MATERIALS PROVIDED START
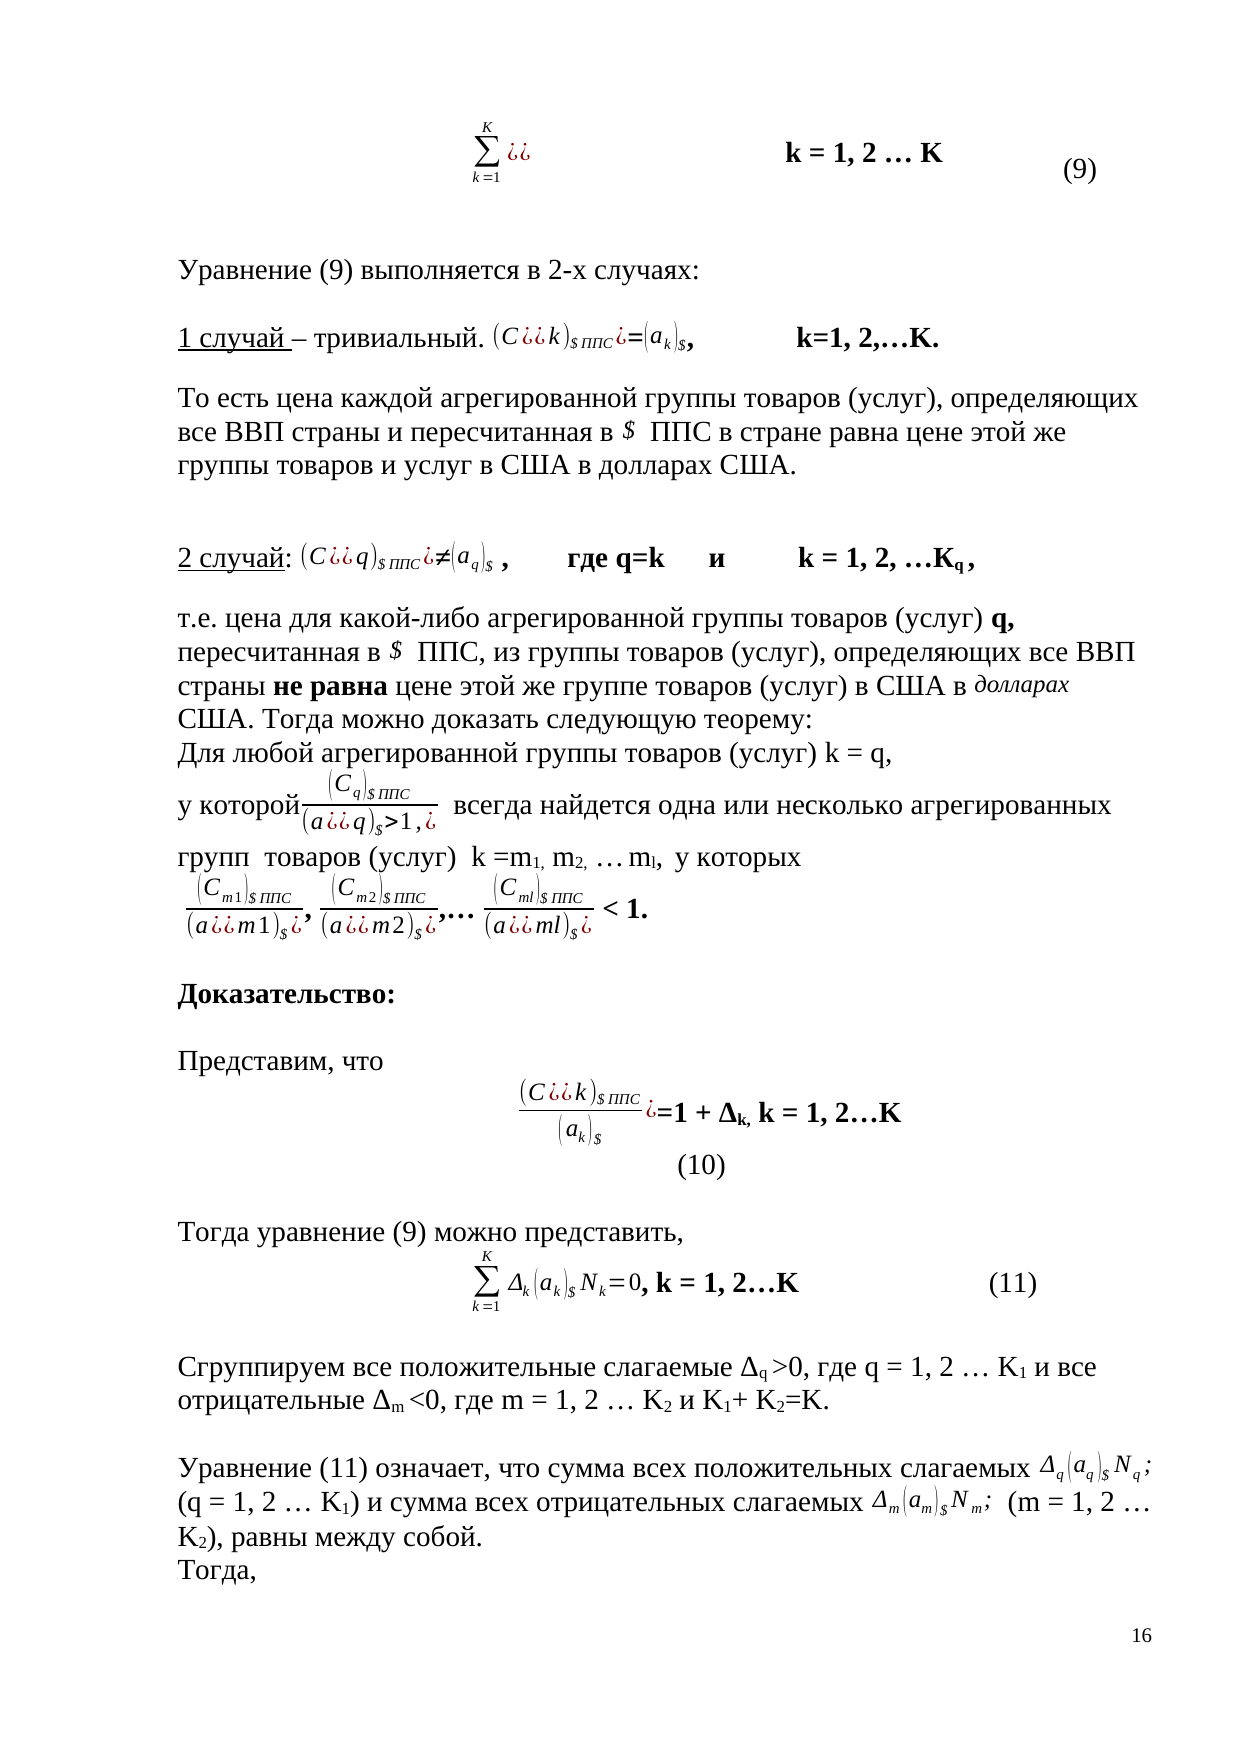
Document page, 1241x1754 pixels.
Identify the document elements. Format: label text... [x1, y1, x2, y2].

text То есть цена каждой агрегированной группы товаров (услуг), определяющих все ВВП страны и пересчитанная в ППС в стране равна цене этой же группы товаров и услуг в США в долларах США. [177, 380, 1152, 481]
text Уравнение (9) выполняется в 2-х случаях: [177, 252, 1152, 286]
text Для любой агрегированной группы товаров (услуг) k = q, [177, 735, 1152, 768]
table_header k = 1, 2 … K [753, 118, 975, 185]
text Сгруппируем все положительные слагаемые Δq >0, где q = 1, 2 … K1 и все отрицательные Δm <0, где m = 1, 2 … K2 и K1+ K2=K. [177, 1349, 1152, 1416]
text т.е. цена для какой-либо агрегированной группы товаров (услуг) q, пересчитанная в ППС, из группы товаров (услуг), определяющих все ВВП страны не равна цене этой же группе товаров (услуг) в США в США. Тогда можно доказать следующую теорему: [177, 601, 1152, 735]
text , k = 1, 2…K (11) [177, 1248, 1152, 1315]
text 1 случай – тривиальный. =, k=1, 2,…K. [177, 319, 1152, 354]
text , ,… < 1. [177, 872, 1152, 943]
text Уравнение (11) означает, что сумма всех положительных слагаемых (q = 1, 2 … K1) и сумма всех отрицательных слагаемых (m = 1, 2 … K2), равны между собой. [177, 1449, 1152, 1552]
table_header [251, 118, 753, 185]
text =1 + Δk, k = 1, 2…K (10) [177, 1077, 1152, 1181]
text Тогда, [177, 1552, 1152, 1586]
text Представим, что [177, 1043, 1152, 1077]
text Доказательство: [177, 976, 1152, 1010]
text Тогда уравнение (9) можно представить, [177, 1214, 1152, 1248]
text у которой всегда найдется одна или несколько агрегированных групп товаров (услуг) k =m1, m2, … ml, у которых [177, 768, 1152, 872]
table_header (9) [975, 118, 1163, 185]
text 2 случай: ≠ , где q=k и k = 1, 2, …Кq , [177, 540, 1152, 575]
MATERIALS PROVIDED END
AIM OF THE EXERCISE:
From the records above, copy each line that contains the word "можно".

OUTPUT OF THE EXERCISE:
text т.е. цена для какой-либо агрегированной группы товаров (услуг) q, пересчитанная в ППС, из группы товаров (услуг), определяющих все ВВП страны не равна цене этой же группе товаров (услуг) в США в США. Тогда можно доказать следующую теорему: [177, 601, 1152, 735]
text Тогда уравнение (9) можно представить, [177, 1214, 1152, 1248]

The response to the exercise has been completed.